Perhaps the impression that Hammett has been less influential
is due to a fact: Hammett's style is today the standard style
for good writing --what Jacques Barzun calls
"simple & direct" in his handbook of rhetoric. In
contrast, Chandleresque is now a retro language.
Here, off the top of my head, are some prominent Hammett
heirs: Joe Gores, Richard Stark, Donald Westake and Lawrence
Block (their hardboiled and noir work), Elmore Leonard (the
only writer who combines Twain, Hemingway and Hammett in his
style), Jason Starr, Michael Connelly (his Chandlerisms are
few, feel forced, and are only a veneer to his simple &
direct core), Bill Crider, Harold Adams, Michael Collins
(Hammett & Macdonald, not at all Chandleresque).

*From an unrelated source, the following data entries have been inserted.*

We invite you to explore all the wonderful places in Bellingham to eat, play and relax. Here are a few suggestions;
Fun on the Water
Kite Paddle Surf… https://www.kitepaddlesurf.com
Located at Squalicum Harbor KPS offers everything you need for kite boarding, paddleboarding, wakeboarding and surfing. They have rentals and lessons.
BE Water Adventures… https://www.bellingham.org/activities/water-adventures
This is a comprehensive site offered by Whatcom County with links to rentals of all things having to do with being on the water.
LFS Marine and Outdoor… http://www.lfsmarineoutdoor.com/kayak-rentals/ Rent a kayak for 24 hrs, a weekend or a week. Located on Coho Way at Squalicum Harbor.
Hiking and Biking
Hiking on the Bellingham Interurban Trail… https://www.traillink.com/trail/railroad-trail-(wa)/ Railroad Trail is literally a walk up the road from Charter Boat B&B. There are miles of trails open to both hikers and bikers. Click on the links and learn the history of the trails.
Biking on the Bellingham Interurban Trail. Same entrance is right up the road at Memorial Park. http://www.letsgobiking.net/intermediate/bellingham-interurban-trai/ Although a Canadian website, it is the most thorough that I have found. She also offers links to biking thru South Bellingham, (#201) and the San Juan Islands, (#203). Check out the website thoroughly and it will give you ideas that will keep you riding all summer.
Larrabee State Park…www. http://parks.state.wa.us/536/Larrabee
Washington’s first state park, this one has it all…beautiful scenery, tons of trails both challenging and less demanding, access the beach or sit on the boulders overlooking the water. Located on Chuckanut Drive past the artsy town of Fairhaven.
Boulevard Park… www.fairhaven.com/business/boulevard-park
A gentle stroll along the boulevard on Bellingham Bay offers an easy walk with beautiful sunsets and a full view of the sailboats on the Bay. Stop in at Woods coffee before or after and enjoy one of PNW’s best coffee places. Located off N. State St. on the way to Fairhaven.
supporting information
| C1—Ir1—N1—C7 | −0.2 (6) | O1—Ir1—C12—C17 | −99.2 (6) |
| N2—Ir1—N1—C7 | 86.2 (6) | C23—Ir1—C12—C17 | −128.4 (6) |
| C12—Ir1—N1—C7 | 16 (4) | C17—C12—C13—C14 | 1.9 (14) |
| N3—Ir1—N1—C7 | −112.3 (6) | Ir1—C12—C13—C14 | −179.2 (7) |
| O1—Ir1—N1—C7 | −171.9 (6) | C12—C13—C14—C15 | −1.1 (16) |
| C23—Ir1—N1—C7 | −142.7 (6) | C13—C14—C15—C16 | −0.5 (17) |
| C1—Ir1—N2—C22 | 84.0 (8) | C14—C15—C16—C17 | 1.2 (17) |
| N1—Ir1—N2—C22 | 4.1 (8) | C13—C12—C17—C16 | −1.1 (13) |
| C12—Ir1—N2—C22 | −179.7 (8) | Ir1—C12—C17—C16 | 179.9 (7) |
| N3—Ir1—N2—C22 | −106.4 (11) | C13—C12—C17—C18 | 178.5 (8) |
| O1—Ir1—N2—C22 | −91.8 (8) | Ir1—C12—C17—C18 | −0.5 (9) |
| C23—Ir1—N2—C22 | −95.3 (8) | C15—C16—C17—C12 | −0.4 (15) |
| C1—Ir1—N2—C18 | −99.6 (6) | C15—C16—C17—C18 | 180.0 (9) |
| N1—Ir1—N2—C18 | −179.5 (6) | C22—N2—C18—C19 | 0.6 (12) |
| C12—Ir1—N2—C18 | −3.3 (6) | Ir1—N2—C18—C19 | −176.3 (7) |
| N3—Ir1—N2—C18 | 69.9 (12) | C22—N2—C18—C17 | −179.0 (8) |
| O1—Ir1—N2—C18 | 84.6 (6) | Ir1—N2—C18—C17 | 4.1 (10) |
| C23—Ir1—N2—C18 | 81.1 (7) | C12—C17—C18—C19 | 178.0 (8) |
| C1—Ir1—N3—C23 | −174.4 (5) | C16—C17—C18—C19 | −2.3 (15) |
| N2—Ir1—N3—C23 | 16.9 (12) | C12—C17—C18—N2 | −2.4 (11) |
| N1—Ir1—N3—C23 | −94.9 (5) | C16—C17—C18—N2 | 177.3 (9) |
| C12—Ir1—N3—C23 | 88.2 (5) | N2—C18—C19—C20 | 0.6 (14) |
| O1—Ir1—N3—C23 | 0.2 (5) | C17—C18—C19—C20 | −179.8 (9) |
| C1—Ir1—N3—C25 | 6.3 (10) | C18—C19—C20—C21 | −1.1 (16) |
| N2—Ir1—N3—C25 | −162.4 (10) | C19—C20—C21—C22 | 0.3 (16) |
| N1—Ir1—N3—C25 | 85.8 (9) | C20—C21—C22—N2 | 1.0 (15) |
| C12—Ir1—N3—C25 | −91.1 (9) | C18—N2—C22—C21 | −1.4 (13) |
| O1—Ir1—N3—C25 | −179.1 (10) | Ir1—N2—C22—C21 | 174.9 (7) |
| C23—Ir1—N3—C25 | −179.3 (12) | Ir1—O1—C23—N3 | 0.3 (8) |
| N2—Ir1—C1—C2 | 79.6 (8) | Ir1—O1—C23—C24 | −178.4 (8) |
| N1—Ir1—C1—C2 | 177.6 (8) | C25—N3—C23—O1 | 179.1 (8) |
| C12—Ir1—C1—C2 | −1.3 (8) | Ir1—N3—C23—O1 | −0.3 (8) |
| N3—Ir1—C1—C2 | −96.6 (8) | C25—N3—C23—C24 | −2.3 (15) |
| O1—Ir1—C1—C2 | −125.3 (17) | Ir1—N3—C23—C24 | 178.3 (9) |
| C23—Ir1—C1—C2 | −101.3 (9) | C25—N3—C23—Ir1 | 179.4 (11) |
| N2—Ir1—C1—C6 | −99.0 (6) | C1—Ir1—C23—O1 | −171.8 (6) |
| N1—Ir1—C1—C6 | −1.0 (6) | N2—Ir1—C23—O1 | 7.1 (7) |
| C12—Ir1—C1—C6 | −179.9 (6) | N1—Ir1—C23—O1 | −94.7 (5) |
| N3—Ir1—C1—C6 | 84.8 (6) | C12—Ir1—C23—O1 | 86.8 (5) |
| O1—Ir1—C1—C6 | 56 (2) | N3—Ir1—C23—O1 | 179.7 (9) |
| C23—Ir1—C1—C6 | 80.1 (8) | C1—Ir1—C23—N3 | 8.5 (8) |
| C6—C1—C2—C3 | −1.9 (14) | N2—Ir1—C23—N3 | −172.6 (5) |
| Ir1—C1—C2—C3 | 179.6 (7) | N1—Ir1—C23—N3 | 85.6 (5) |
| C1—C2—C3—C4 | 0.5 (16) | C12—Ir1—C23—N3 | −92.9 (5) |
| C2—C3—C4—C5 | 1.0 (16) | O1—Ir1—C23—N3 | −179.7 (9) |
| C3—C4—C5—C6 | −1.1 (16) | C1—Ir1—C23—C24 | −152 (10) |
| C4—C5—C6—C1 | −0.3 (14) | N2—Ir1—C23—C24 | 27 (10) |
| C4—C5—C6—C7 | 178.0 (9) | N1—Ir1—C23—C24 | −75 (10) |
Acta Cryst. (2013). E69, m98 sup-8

I think that Chandler was at some point (the sixties,
probably) replaced by Ross Macdonald as a model for PI
writers. There are still Chandler imitators, but mid- and
late Macdonald makes for a much more imitable model for those
who want to appeal to the modern reader. The risk in
imitating Chandler is that the wisecracking and the similes
become purely comical --they were not that in Chandler, whose
stories are serious dynamite. Robert B. Parker's Spenser
series is a sad example of this type of ineffectual
pastiche.
Best, and please excuse the length of this.